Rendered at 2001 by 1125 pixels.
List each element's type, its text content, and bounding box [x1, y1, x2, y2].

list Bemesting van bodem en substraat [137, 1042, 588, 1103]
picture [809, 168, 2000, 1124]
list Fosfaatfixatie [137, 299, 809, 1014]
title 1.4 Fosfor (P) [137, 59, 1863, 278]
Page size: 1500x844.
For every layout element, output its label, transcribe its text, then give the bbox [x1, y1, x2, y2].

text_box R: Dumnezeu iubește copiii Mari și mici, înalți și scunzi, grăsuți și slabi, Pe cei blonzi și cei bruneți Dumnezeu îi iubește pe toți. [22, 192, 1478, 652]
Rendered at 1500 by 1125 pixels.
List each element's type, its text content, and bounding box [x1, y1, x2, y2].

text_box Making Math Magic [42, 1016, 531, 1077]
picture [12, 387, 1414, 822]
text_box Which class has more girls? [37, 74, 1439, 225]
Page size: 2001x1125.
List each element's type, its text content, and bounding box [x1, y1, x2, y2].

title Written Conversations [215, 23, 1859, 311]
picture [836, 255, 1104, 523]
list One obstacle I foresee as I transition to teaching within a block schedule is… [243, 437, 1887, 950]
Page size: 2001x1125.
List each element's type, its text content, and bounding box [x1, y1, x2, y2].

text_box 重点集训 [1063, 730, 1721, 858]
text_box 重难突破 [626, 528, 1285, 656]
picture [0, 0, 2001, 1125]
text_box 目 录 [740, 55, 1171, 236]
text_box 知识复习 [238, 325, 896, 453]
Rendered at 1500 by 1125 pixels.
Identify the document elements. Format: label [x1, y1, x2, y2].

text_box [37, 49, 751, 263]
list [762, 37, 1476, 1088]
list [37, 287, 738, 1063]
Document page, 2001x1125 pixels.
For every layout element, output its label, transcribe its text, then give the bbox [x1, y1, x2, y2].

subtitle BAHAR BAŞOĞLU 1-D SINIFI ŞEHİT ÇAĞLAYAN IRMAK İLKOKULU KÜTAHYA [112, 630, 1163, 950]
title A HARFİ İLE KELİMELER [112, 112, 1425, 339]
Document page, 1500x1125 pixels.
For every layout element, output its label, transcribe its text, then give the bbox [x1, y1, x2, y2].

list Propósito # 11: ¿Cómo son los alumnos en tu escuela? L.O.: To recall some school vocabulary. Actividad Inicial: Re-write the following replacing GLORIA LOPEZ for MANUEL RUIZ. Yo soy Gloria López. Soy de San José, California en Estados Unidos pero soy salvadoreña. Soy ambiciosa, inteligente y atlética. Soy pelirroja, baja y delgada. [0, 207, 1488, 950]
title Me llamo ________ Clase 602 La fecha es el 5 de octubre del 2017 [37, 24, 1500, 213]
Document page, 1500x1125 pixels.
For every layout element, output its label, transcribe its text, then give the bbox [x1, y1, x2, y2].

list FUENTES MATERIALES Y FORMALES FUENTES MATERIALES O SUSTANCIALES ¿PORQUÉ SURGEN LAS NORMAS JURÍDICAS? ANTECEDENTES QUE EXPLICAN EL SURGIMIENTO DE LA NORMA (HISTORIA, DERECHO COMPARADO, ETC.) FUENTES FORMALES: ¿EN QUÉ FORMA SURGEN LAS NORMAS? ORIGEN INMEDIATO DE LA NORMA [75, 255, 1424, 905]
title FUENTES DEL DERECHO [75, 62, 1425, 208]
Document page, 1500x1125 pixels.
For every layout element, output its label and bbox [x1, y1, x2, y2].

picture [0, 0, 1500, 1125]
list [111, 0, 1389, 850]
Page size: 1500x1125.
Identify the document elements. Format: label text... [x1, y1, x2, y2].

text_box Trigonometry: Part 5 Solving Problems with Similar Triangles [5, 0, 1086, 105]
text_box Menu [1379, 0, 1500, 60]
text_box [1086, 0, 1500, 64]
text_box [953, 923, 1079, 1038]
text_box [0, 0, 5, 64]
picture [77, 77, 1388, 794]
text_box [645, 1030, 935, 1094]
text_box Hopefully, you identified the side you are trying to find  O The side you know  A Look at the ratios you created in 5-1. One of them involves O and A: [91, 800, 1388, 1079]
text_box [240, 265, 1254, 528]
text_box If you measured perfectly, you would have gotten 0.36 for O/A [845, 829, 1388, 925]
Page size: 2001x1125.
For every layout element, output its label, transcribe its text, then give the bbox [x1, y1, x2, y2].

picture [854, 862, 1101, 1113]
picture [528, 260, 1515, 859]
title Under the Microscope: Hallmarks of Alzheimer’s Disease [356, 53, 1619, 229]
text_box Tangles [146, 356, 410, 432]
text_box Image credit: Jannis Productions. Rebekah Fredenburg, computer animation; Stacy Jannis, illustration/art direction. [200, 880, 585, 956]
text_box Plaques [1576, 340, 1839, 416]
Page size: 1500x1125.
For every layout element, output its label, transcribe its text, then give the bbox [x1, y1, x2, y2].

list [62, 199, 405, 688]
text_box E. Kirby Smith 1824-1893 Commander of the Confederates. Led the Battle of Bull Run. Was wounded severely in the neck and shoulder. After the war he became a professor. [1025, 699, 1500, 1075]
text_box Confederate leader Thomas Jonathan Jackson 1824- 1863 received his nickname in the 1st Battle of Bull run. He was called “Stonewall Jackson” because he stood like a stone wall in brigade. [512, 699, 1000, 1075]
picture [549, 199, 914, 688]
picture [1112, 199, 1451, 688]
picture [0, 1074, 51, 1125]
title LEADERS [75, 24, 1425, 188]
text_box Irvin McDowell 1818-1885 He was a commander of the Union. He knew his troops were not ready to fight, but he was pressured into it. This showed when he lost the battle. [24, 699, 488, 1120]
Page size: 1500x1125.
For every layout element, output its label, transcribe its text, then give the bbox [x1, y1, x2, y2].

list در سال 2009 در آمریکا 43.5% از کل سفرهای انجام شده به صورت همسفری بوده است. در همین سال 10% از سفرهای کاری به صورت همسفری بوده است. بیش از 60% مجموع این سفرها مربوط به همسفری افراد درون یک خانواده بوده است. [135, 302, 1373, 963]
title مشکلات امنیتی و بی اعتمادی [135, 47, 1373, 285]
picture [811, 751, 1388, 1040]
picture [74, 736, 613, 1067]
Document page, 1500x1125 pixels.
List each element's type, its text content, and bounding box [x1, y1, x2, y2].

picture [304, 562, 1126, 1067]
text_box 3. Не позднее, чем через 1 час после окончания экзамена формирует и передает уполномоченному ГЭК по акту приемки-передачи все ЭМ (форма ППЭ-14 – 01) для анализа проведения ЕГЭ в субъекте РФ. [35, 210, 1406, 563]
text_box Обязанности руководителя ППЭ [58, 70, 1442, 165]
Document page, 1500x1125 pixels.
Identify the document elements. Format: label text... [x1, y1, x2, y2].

:::::

### AIM OF THE EXERCISE:
Repeat each record verbatim.

### RESPONSE:
Rendered at 2001 by 1125 pixels.
List each element's type, its text content, and bounding box [x1, y1, x2, y2].

list Bemesting van bodem en substraat [137, 1042, 588, 1103]
picture [809, 168, 2000, 1124]
list Fosfaatfixatie [137, 299, 809, 1014]
title 1.4 Fosfor (P) [137, 59, 1863, 278]
Page size: 1500x844.
For every layout element, output its label, transcribe its text, then give the bbox [x1, y1, x2, y2].

text_box R: Dumnezeu iubește copiii Mari și mici, înalți și scunzi, grăsuți și slabi, Pe cei blonzi și cei bruneți Dumnezeu îi iubește pe toți. [22, 192, 1478, 652]
Rendered at 1500 by 1125 pixels.
List each element's type, its text content, and bounding box [x1, y1, x2, y2].

text_box Making Math Magic [42, 1016, 531, 1077]
picture [12, 387, 1414, 822]
text_box Which class has more girls? [37, 74, 1439, 225]
Page size: 2001x1125.
List each element's type, its text content, and bounding box [x1, y1, x2, y2].

title Written Conversations [215, 23, 1859, 311]
picture [836, 255, 1104, 523]
list One obstacle I foresee as I transition to teaching within a block schedule is… [243, 437, 1887, 950]
Page size: 2001x1125.
List each element's type, its text content, and bounding box [x1, y1, x2, y2].

text_box 重点集训 [1063, 730, 1721, 858]
text_box 重难突破 [626, 528, 1285, 656]
picture [0, 0, 2001, 1125]
text_box 目 录 [740, 55, 1171, 236]
text_box 知识复习 [238, 325, 896, 453]
Rendered at 1500 by 1125 pixels.
Identify the document elements. Format: label [x1, y1, x2, y2].

text_box [37, 49, 751, 263]
list [762, 37, 1476, 1088]
list [37, 287, 738, 1063]
Document page, 2001x1125 pixels.
For every layout element, output its label, transcribe its text, then give the bbox [x1, y1, x2, y2].

subtitle BAHAR BAŞOĞLU 1-D SINIFI ŞEHİT ÇAĞLAYAN IRMAK İLKOKULU KÜTAHYA [112, 630, 1163, 950]
title A HARFİ İLE KELİMELER [112, 112, 1425, 339]
Document page, 1500x1125 pixels.
For every layout element, output its label, transcribe its text, then give the bbox [x1, y1, x2, y2].

list Propósito # 11: ¿Cómo son los alumnos en tu escuela? L.O.: To recall some school vocabulary. Actividad Inicial: Re-write the following replacing GLORIA LOPEZ for MANUEL RUIZ. Yo soy Gloria López. Soy de San José, California en Estados Unidos pero soy salvadoreña. Soy ambiciosa, inteligente y atlética. Soy pelirroja, baja y delgada. [0, 207, 1488, 950]
title Me llamo ________ Clase 602 La fecha es el 5 de octubre del 2017 [37, 24, 1500, 213]
Document page, 1500x1125 pixels.
For every layout element, output its label, transcribe its text, then give the bbox [x1, y1, x2, y2].

list FUENTES MATERIALES Y FORMALES FUENTES MATERIALES O SUSTANCIALES ¿PORQUÉ SURGEN LAS NORMAS JURÍDICAS? ANTECEDENTES QUE EXPLICAN EL SURGIMIENTO DE LA NORMA (HISTORIA, DERECHO COMPARADO, ETC.) FUENTES FORMALES: ¿EN QUÉ FORMA SURGEN LAS NORMAS? ORIGEN INMEDIATO DE LA NORMA [75, 255, 1424, 905]
title FUENTES DEL DERECHO [75, 62, 1425, 208]
Document page, 1500x1125 pixels.
For every layout element, output its label and bbox [x1, y1, x2, y2].

picture [0, 0, 1500, 1125]
list [111, 0, 1389, 850]
Page size: 1500x1125.
Identify the document elements. Format: label text... [x1, y1, x2, y2].

text_box Trigonometry: Part 5 Solving Problems with Similar Triangles [5, 0, 1086, 105]
text_box Menu [1379, 0, 1500, 60]
text_box [1086, 0, 1500, 64]
text_box [953, 923, 1079, 1038]
text_box [0, 0, 5, 64]
picture [77, 77, 1388, 794]
text_box [645, 1030, 935, 1094]
text_box Hopefully, you identified the side you are trying to find  O The side you know  A Look at the ratios you created in 5-1. One of them involves O and A: [91, 800, 1388, 1079]
text_box [240, 265, 1254, 528]
text_box If you measured perfectly, you would have gotten 0.36 for O/A [845, 829, 1388, 925]
Page size: 2001x1125.
For every layout element, output its label, transcribe its text, then give the bbox [x1, y1, x2, y2].

picture [854, 862, 1101, 1113]
picture [528, 260, 1515, 859]
title Under the Microscope: Hallmarks of Alzheimer’s Disease [356, 53, 1619, 229]
text_box Tangles [146, 356, 410, 432]
text_box Image credit: Jannis Productions. Rebekah Fredenburg, computer animation; Stacy Jannis, illustration/art direction. [200, 880, 585, 956]
text_box Plaques [1576, 340, 1839, 416]
Page size: 1500x1125.
For every layout element, output its label, transcribe its text, then give the bbox [x1, y1, x2, y2].

list [62, 199, 405, 688]
text_box E. Kirby Smith 1824-1893 Commander of the Confederates. Led the Battle of Bull Run. Was wounded severely in the neck and shoulder. After the war he became a professor. [1025, 699, 1500, 1075]
text_box Confederate leader Thomas Jonathan Jackson 1824- 1863 received his nickname in the 1st Battle of Bull run. He was called “Stonewall Jackson” because he stood like a stone wall in brigade. [512, 699, 1000, 1075]
picture [549, 199, 914, 688]
picture [1112, 199, 1451, 688]
picture [0, 1074, 51, 1125]
title LEADERS [75, 24, 1425, 188]
text_box Irvin McDowell 1818-1885 He was a commander of the Union. He knew his troops were not ready to fight, but he was pressured into it. This showed when he lost the battle. [24, 699, 488, 1120]
Page size: 1500x1125.
For every layout element, output its label, transcribe its text, then give the bbox [x1, y1, x2, y2].

list در سال 2009 در آمریکا 43.5% از کل سفرهای انجام شده به صورت همسفری بوده است. در همین سال 10% از سفرهای کاری به صورت همسفری بوده است. بیش از 60% مجموع این سفرها مربوط به همسفری افراد درون یک خانواده بوده است. [135, 302, 1373, 963]
title مشکلات امنیتی و بی اعتمادی [135, 47, 1373, 285]
picture [811, 751, 1388, 1040]
picture [74, 736, 613, 1067]
Document page, 1500x1125 pixels.
List each element's type, its text content, and bounding box [x1, y1, x2, y2].

picture [304, 562, 1126, 1067]
text_box 3. Не позднее, чем через 1 час после окончания экзамена формирует и передает уполномоченному ГЭК по акту приемки-передачи все ЭМ (форма ППЭ-14 – 01) для анализа проведения ЕГЭ в субъекте РФ. [35, 210, 1406, 563]
text_box Обязанности руководителя ППЭ [58, 70, 1442, 165]
Document page, 1500x1125 pixels.
Identify the document elements. Format: label text... [x1, y1, x2, y2].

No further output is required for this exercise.